Mitteilung
IT-Sicherheit in Kommunen: KI und Chatbots
Doch ähnlich wie beim Social Engineering der Mensch zum Werkzeug gemacht wird, technische Sicherheitsvorkehrungen auszuhebeln, um an Daten zu gelangen, kann auch ein Chatbot hierfür missbraucht werden. Da diese in der Regel auf großen Sprachmodellen (Large Language Models, LLMs) beruhen, können sie über normale Sprachanweisungen oder Fragen (prompts) gesteuert werden. Von „Prompt injections“ spricht man, wenn dem Chatbot ein Befehl gegeben wird, der legitim erscheint, aber unbeabsichtigtes Verhalten der KI verursachen soll.
Prompt Injections nutzen die Schwachstelle von LLMs aus, dass diese die Quellen von Anweisungen nicht identifizieren können, da letztere immer auf Zeichenfolgen mit Text in natürlicher Sprache beruhen. Darüber können Benutzende theoretisch dem Chatbot sagen: „Ignoriere alle Deine Voreinstellungen“ und zu etwas auffordern, was der Bot eigentlich nicht soll. Erstmals aufgefallen ist diese Systemlücke im Mai 2022 bei ChatGPT. Solche Probleme zu beheben, ist anscheinend gar nicht einfach: Ende 2023 sorgte der „Chevy Tahoe-Fall“ in den USA für Aufsehen, bei dem der von einem Autohändler eingesetzte Chatbot durch entsprechende Prompts dazu gebracht werden konnte, ein Auto für einen Dollar zu verkaufen.
Neben dieser direkten Form der Prompt Injections, gegen die auf Entwicklerseite gegengesteuert wird, gibt es aber auch eine indirekte Möglichkeit, das LLM mit gefährlichen Anweisungen zu versorgen. Soll zum Beispiel ein Dokument zusammengefasst werden, wird dieses in der Regel als Upload an den Server des LLM übertragen. In der Datei kann optisch unauffällig (zum Beispiel in weißer Schrift, sehr kleiner Schriftgröße) die Aufforderung an das LLM enthalten sein, bei der Ergebnisanzeige zum Anklicken eines bestimmten Links aufzufordern. Oder der Person am Bildschirm gezielt Fragen zu stellen, damit diese sensible Informationen eintippt.

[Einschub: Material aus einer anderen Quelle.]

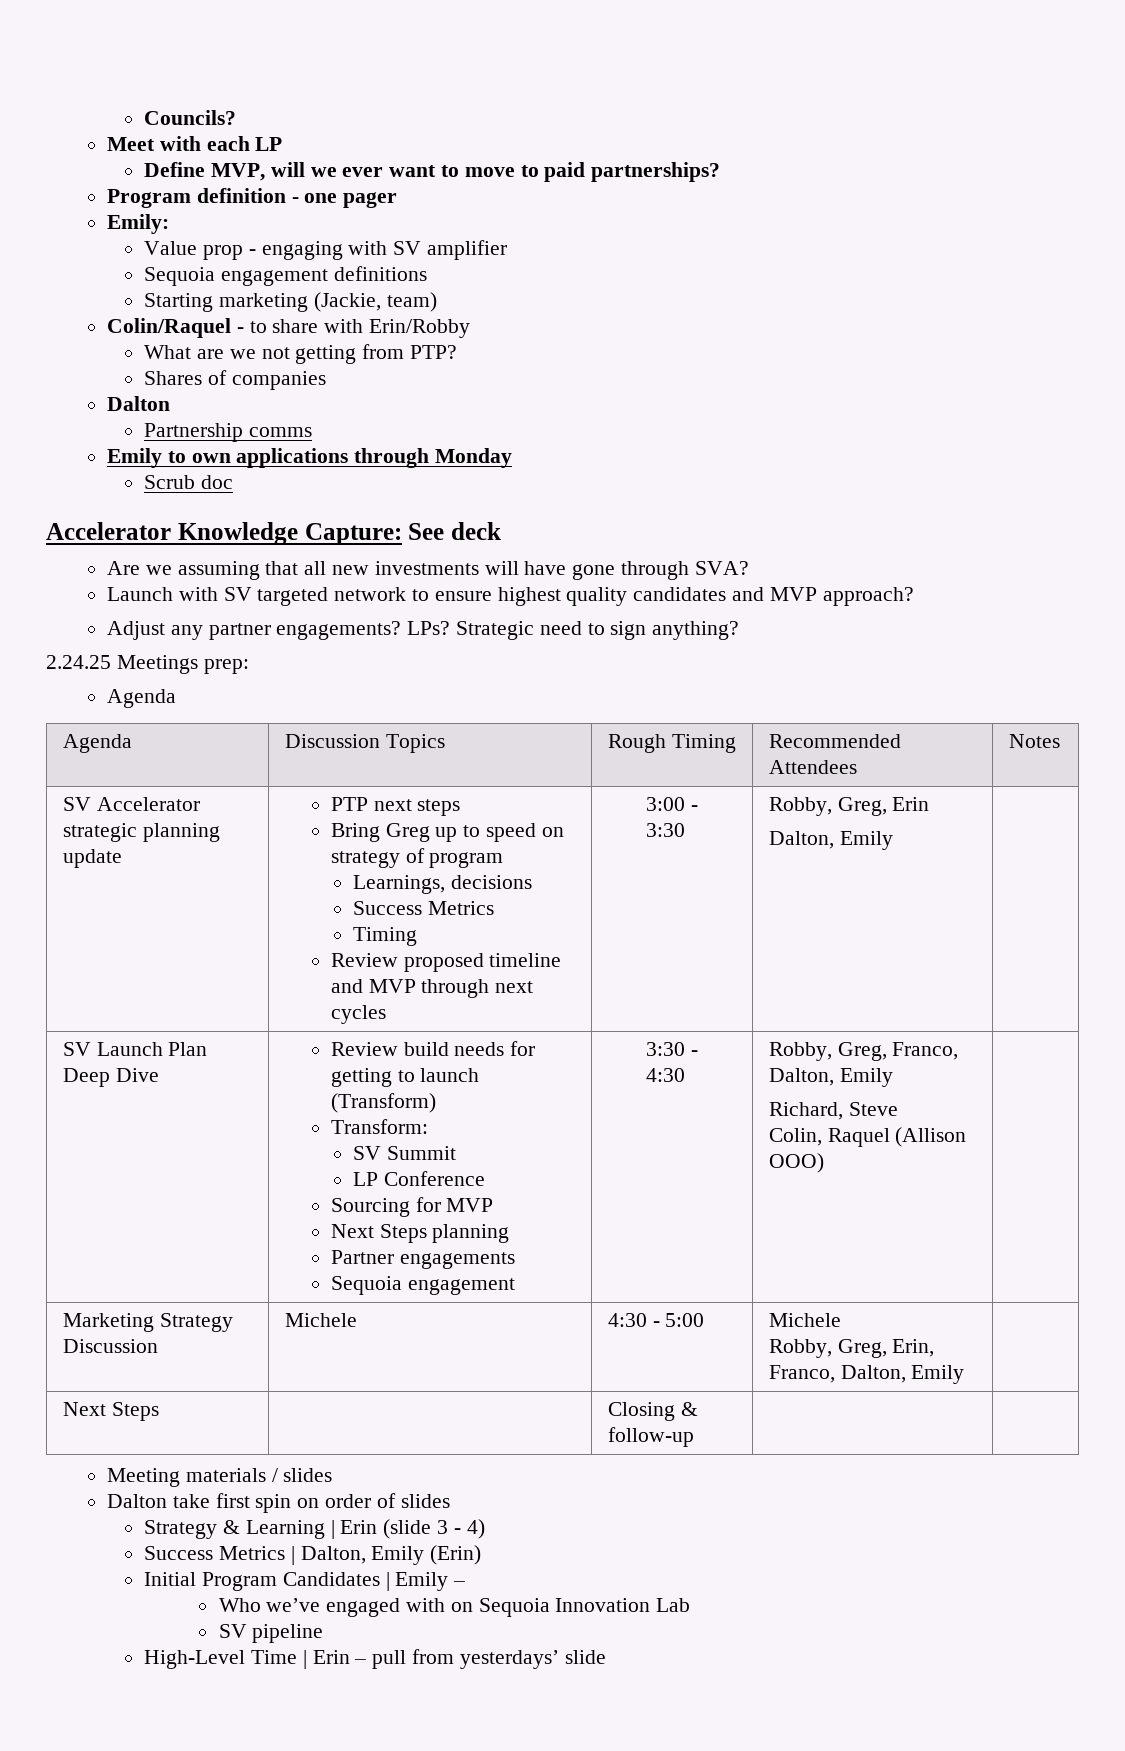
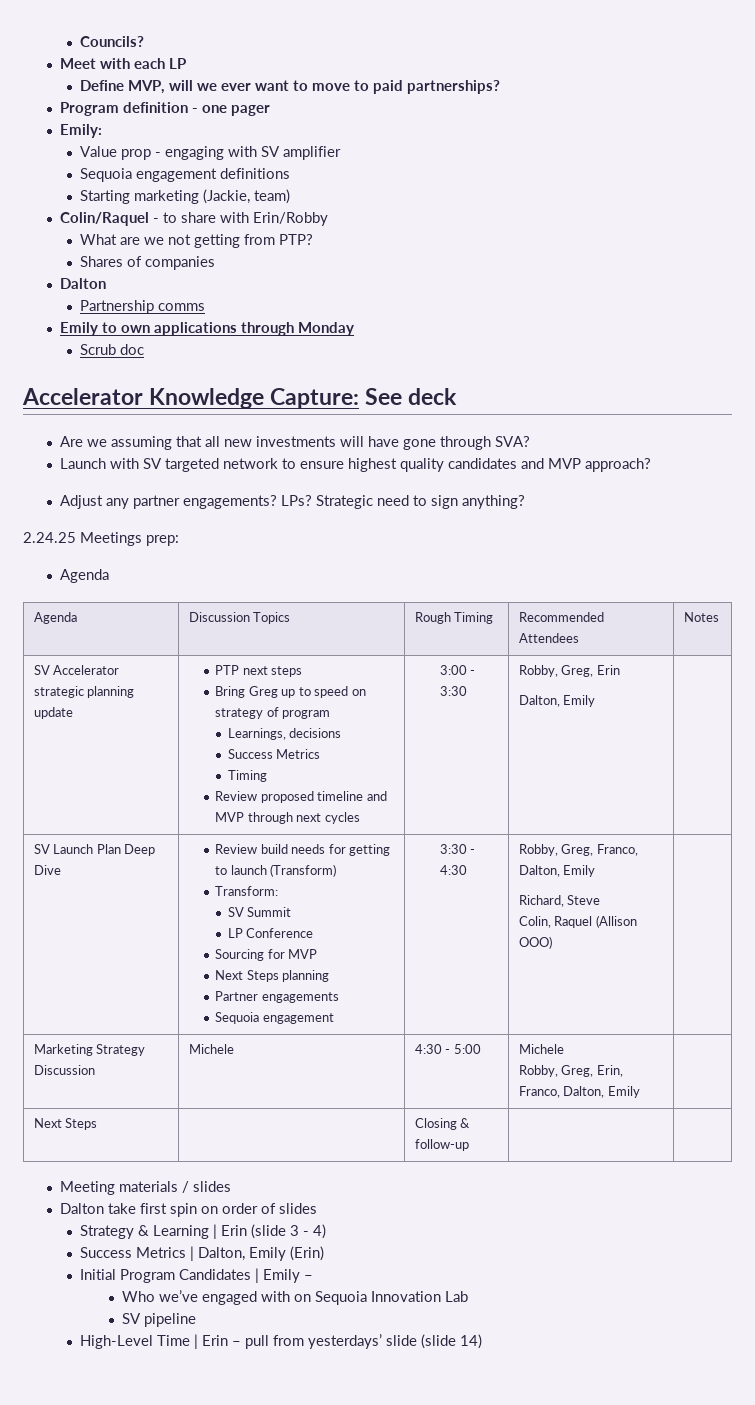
(606, 1657) none -> [421,1334,483,1349] (slide 14)

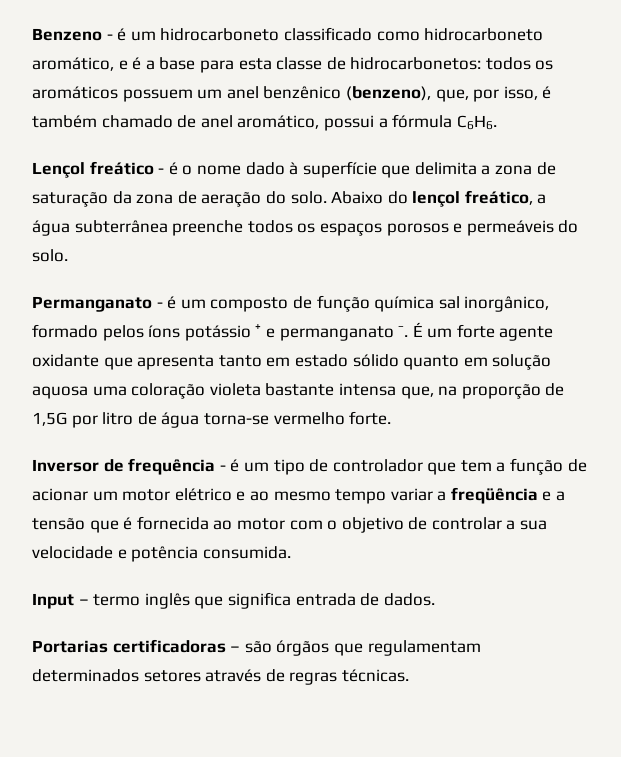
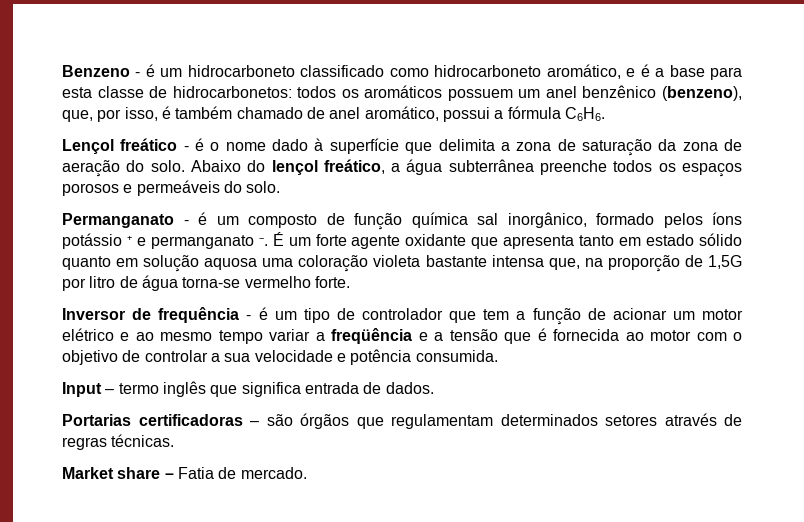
(409, 675) none -> [62,467,307,479] // Market share – Fatia de mercado.

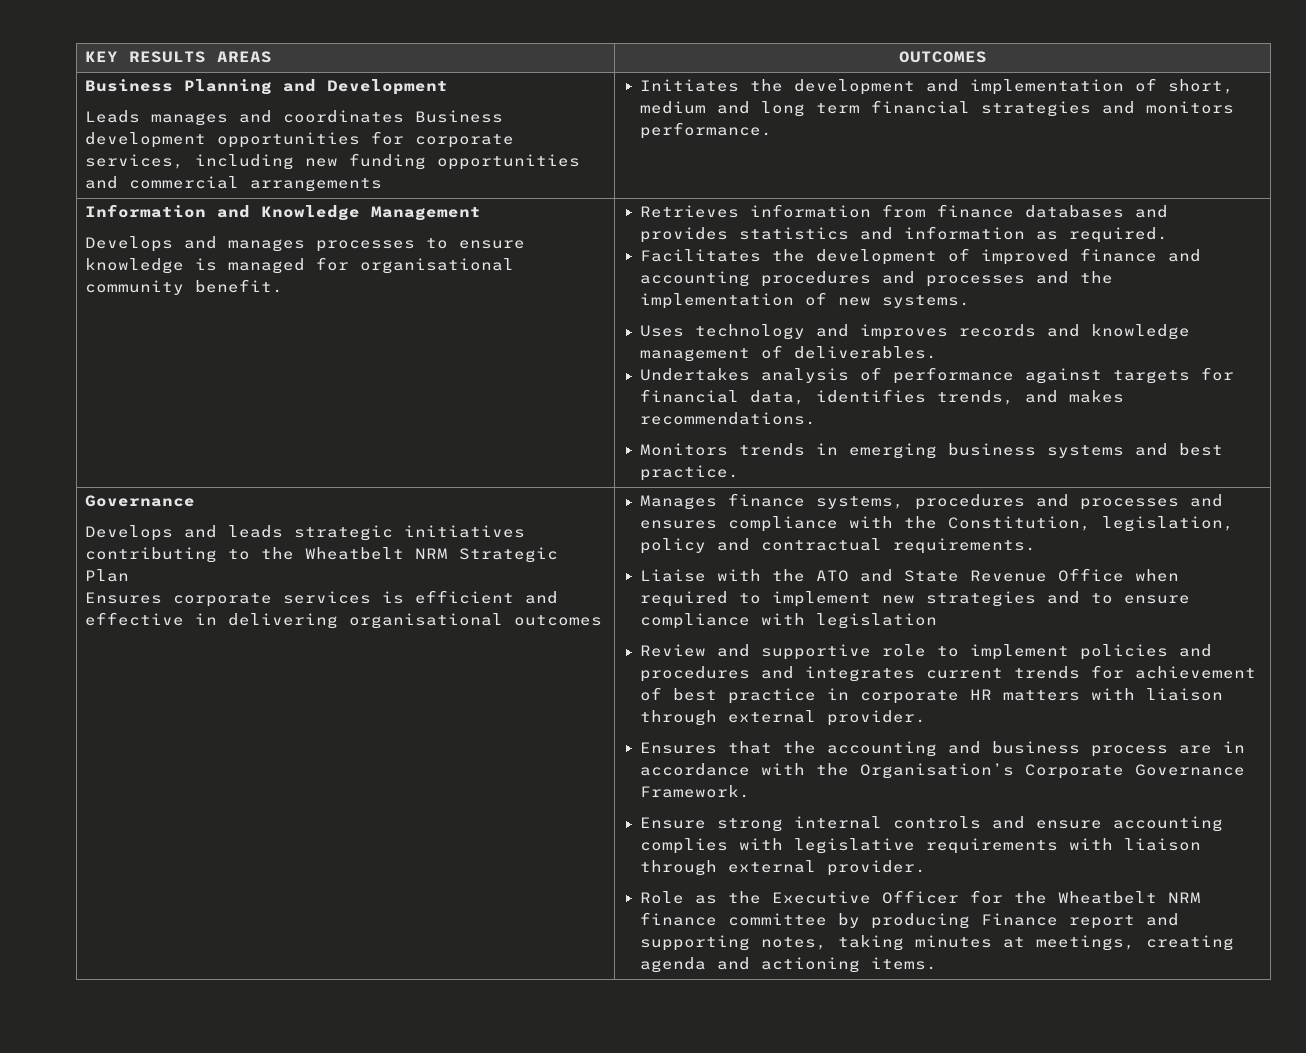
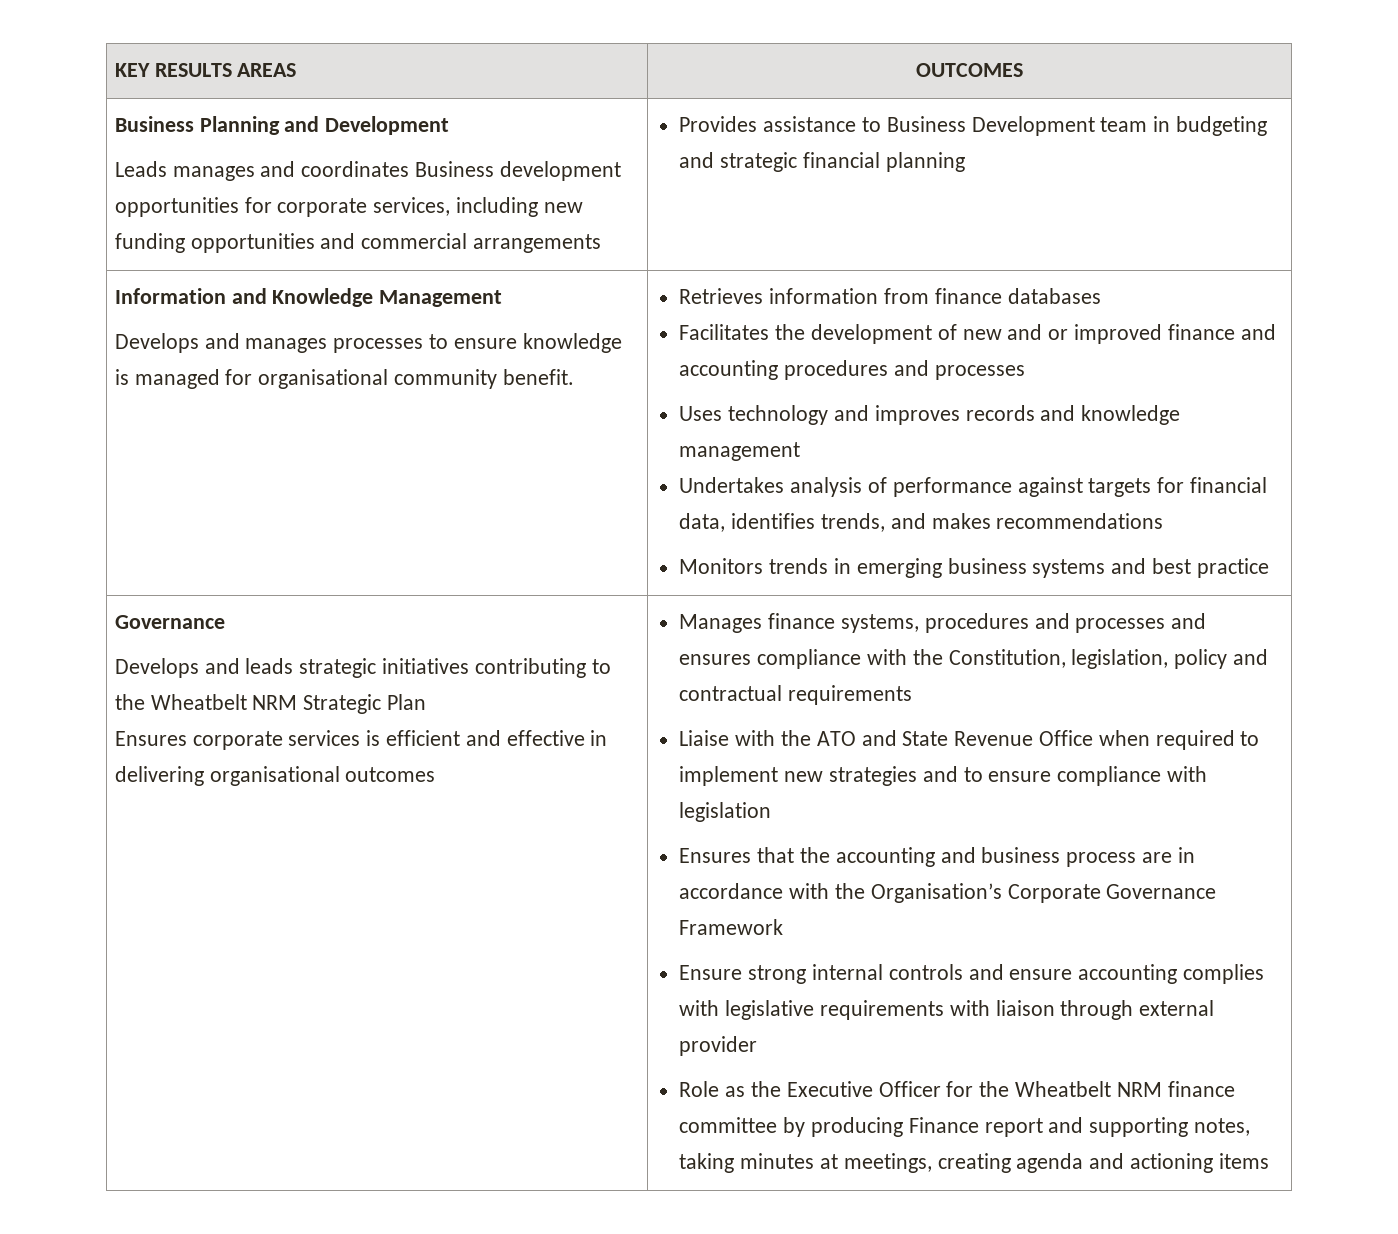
[639,78,1234,95] [639,100,1234,117] [639,122,772,139] Initiates the development and implementation of short, medium and long term financial strategies and monitors performance. -> [679,116,1268,136] [679,152,965,172] Provides assistance to Business Development team in budgeting and strategic financial planning
[1134,205,1168,218] [639,226,1168,243] and provides statistics and information as required. -> (1101, 296) none
(970, 255) none -> [962,324,1069,340] new and or
[1035,271,1113,284] [639,292,970,309] and the implementation of new systems. -> (1025, 372) none
[760,345,937,359] of deliverables. -> (801, 451) none
[639,412,816,425] recommendations. -> [996,513,1164,529] recommendations
[639,465,739,481] practice. -> [1196,558,1269,578] practice
[892,538,1036,554] requirements. -> [788,685,913,705] requirements
[639,644,1212,660] [639,665,1256,682] [639,687,1223,704] [639,710,926,726] // Review and supportive role to implement policies and procedures and integrates current trends for achievement of best practice in corporate HR matters with liaison through external provider. -> (772, 812) none
[639,785,750,798] Framework. -> [679,919,784,935] Framework
[826,860,926,876] provider. -> [679,1036,758,1056] provider
[870,957,937,970] items. -> [1218,1153,1269,1169] items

Gerade diese Form der Cyberangriffe ist tückisch und wird erst durch den Einsatz von LLMs möglich: der reine Text in einer Datei stellt keinen Schadcode dar, den der Mail-Filter einer kommunalen IT zurückhalten würde. Dadurch kann eine Datei, die im System der Kommune selbst völlig harmlos ist, von dort aus zum LLM gelangen. Für Angreifende ist diese Methode dort interessant, wo eine externe Quelle nicht per se verdächtig ist und aufgrund der Datenmenge zunehmend eine KI-gestützte Auswertung von Dateien stattfindet, z. B. in Bewerbungsverfahren.
Einschätzung des Städte- und Gemeindebundes NRW
Wer mit LLM-basierten Anwendungen in der Verwaltung arbeitet, muss sich im Klaren darüber sein, dass es sich um eine vergleichsweise junge Technologie handelt, deren Sicherheitsniveau ebenfalls noch am Anfang steht. Der Sinn und Unsinn von Aussagen, die ein Chatbot trifft, gehören wegen der bekannten KI-Halluzinationen ohnehin stets auf den menschlichen Prüfstand. Wenn es nicht der Schutz personenbezogener Daten verbietet, sollten aber auch aus Gründen der IT-Sicherheit externe Dokumente nicht in einer KI-Anwendung verwendet werden, die nicht für den dienstlichen Einsatz speziell vorgesehen ist.
Für die Kommunen ist es ratsam, Bedarfe und geeignete Tools vorab zu analysieren und unter Einbindung des Personals einzuführen. Im Übrigen sollten Städte und Gemeinden daran denken, dass sie nach Art. 3 Nr. 4 EU AI Act auch dann als Betreiberin einer KI gelten, wenn sie die Anwendung eines Dritten lediglich verwenden. Art. 4 EU AI Act verpflichtet Kommunen dann dazu, ihre Mitarbeitenden hinsichtlich ihrer KI-Kompetenz zu qualifizieren. Dazu gehört, neben den vielfältigen Chancen auch die Limitierungen, etwa von Chatbots, zu kennen und sich neben ethischen Fragen auch möglicher Sicherheitsprobleme bewusst zu sein.